Stored data:

==========

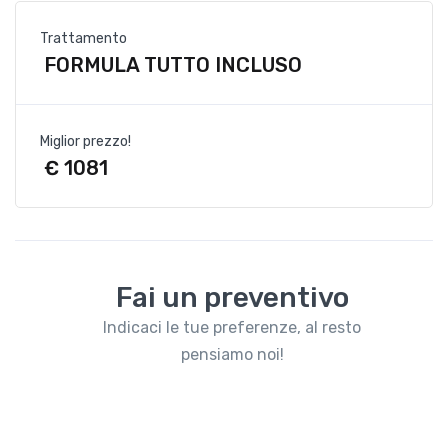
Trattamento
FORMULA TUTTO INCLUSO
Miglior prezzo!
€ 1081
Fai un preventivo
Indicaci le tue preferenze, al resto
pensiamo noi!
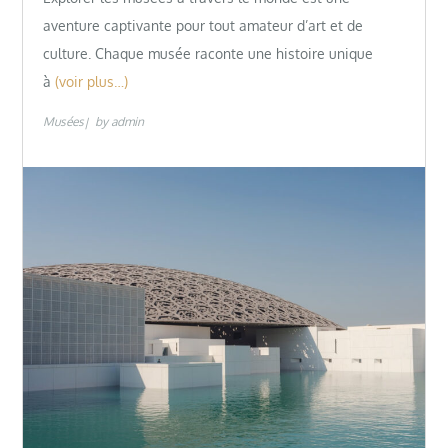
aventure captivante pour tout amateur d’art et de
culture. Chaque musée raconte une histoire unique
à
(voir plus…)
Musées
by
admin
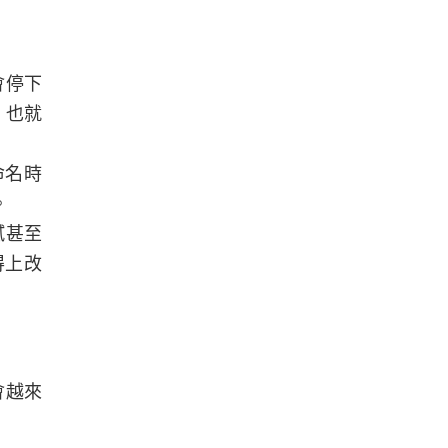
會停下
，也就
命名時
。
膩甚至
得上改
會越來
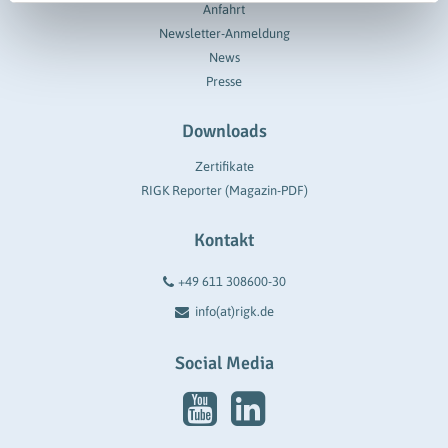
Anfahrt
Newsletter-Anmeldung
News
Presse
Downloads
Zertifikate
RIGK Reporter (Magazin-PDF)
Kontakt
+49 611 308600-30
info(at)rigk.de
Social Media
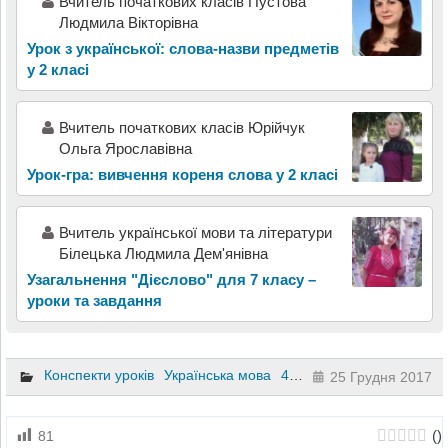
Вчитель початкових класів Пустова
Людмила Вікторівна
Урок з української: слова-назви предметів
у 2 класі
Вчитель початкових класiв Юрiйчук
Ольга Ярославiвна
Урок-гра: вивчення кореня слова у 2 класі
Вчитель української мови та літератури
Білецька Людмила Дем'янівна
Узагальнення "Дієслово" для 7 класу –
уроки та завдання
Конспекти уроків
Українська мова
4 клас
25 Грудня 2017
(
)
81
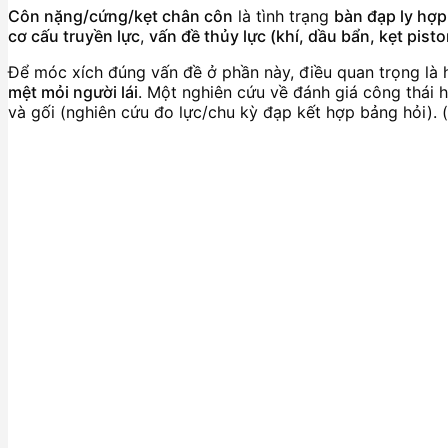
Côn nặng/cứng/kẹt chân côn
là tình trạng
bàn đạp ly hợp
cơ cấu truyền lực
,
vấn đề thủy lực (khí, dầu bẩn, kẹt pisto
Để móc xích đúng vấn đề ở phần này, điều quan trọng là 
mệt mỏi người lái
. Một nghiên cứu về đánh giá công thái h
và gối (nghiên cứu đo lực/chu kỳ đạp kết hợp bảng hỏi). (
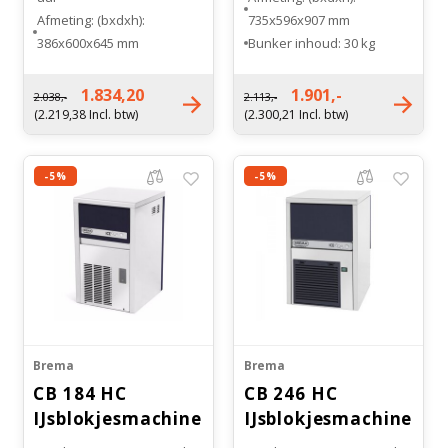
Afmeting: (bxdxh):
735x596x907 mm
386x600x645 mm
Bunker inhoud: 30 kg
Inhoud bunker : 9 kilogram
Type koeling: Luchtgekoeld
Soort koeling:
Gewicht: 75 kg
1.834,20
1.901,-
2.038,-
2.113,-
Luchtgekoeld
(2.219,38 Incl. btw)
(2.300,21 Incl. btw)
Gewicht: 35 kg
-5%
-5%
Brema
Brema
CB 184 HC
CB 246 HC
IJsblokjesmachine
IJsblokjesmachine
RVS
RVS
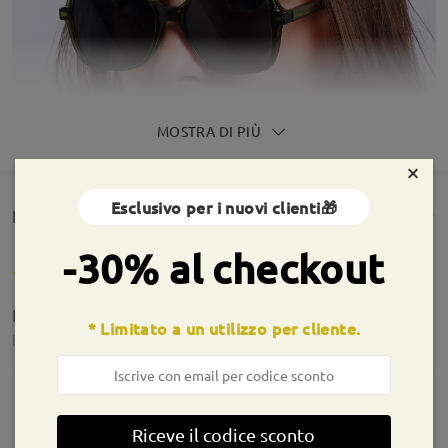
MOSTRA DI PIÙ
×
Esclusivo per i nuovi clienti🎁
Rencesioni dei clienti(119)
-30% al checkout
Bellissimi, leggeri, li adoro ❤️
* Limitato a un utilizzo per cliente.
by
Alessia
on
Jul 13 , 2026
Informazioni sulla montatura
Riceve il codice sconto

==========

Exercise instructions. Your job is to copy every entry exactly. Omit the pictures.

Result below.
Trattamento
FORMULA TUTTO INCLUSO
Miglior prezzo!
€ 1081
Fai un preventivo
Indicaci le tue preferenze, al resto
pensiamo noi!
aventure captivante pour tout amateur d’art et de
culture. Chaque musée raconte une histoire unique
à
(voir plus…)
Musées
by
admin
會停下
，也就
命名時
。
膩甚至
得上改
會越來
Anfahrt
Newsletter-Anmeldung
News
Presse
Downloads
Zertifikate
RIGK Reporter (Magazin-PDF)
Kontakt
+49 611 308600-30
info(at)rigk.de
Social Media
Вчитель початкових класів Пустова
Людмила Вікторівна
Урок з української: слова-назви предметів
у 2 класі
Вчитель початкових класiв Юрiйчук
Ольга Ярославiвна
Урок-гра: вивчення кореня слова у 2 класі
Вчитель української мови та літератури
Білецька Людмила Дем'янівна
Узагальнення "Дієслово" для 7 класу –
уроки та завдання
Конспекти уроків
Українська мова
4 клас
25 Грудня 2017
(
)
81
Côn nặng/cứng/kẹt chân côn
là tình trạng
bàn đạp ly hợp
cơ cấu truyền lực
,
vấn đề thủy lực (khí, dầu bẩn, kẹt pisto
Để móc xích đúng vấn đề ở phần này, điều quan trọng là 
mệt mỏi người lái
. Một nghiên cứu về đánh giá công thái h
và gối (nghiên cứu đo lực/chu kỳ đạp kết hợp bảng hỏi). (
Afmeting: (bxdxh):
735x596x907 mm
386x600x645 mm
Bunker inhoud: 30 kg
Inhoud bunker : 9 kilogram
Type koeling: Luchtgekoeld
Soort koeling:
Gewicht: 75 kg
1.834,20
1.901,-
2.038,-
2.113,-
Luchtgekoeld
(2.219,38 Incl. btw)
(2.300,21 Incl. btw)
Gewicht: 35 kg
-5%
-5%
Brema
Brema
CB 184 HC
CB 246 HC
IJsblokjesmachine
IJsblokjesmachine
RVS
RVS
MOSTRA DI PIÙ
×
Esclusivo per i nuovi clienti🎁
Rencesioni dei clienti(119)
-30% al checkout
Bellissimi, leggeri, li adoro ❤️
* Limitato a un utilizzo per cliente.
by
Alessia
on
Jul 13 , 2026
Informazioni sulla montatura
Riceve il codice sconto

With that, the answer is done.